Emily Eakin reviews The First Word: The Search for the Origins of Language By Christine Kenneally in The New York Times.
In this field, physical evidence is scarce — language, except in its written form, leaves no trace — and scholarly clout depends on a capacity for ingenious inference and supposition. Christine Kenneally, a linguistics Ph.D. turned journalist, shrewdly begins “The First Word,” her account of this new science, with candid portraits of several of its most influential figures. Appropriately, the first chapter is devoted to Noam Chomsky, whose ideas have dominated linguistics since the late 1950s, and who, as Kenneally reports, has been hailed as a genius on a par with Einstein and disparaged as the leader of a “cult” with “evil side effects.”

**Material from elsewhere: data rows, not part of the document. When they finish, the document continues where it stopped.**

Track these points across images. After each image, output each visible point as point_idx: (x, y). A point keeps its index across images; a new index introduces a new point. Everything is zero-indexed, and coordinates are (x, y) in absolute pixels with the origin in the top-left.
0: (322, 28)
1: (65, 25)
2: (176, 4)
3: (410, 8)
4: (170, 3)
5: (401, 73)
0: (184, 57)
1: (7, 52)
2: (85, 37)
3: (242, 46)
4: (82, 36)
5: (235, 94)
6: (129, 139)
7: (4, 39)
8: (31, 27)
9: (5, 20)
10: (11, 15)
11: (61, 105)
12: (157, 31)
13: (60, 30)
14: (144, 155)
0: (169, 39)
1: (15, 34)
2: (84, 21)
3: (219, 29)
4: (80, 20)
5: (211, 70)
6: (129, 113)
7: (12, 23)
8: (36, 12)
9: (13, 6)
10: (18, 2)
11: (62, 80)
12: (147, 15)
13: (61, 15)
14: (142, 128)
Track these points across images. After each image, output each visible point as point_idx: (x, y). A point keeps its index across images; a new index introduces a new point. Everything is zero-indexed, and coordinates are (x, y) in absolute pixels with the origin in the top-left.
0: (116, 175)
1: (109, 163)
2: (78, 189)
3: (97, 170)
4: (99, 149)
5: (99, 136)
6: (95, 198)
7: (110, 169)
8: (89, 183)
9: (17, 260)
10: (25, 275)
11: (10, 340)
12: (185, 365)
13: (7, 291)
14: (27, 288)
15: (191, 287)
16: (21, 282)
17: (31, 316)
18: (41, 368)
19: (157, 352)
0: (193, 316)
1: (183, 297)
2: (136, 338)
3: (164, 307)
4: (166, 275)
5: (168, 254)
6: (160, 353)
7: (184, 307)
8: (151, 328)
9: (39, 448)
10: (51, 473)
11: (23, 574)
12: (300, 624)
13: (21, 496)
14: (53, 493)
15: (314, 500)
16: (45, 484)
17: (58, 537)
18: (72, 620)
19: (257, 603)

According to Chomsky, humans are born with the principles of grammar hard-wired in their brains, enabling them, from an early age and without formal instruction, to construct an infinite variety of sentences from a finite number of words. Moreover, Chomsky has suggested, language is a peculiarly human phenomenon, a trait so remarkable that evolutionary theory is virtually helpless to explain it. “It surely cannot be assumed that every trait is specifically selected,” he wrote in 1988. “In the case of such systems as language … it is not easy even to imagine a course of selection that might have given rise to them.” Chomsky’s impatience with the question of language’s origins effectively squelched inquiry into the subject for decades. (In a sense, Kenneally notes, such considerations had been taboo for much longer: although Darwin noted similarities between human speech and sounds made by monkeys and birds, and speculated that language “has been slowly and unconsciously developed by many steps,” by the mid-1870s the linguistic societies of Paris and London had formally banned all discussion of evolution.)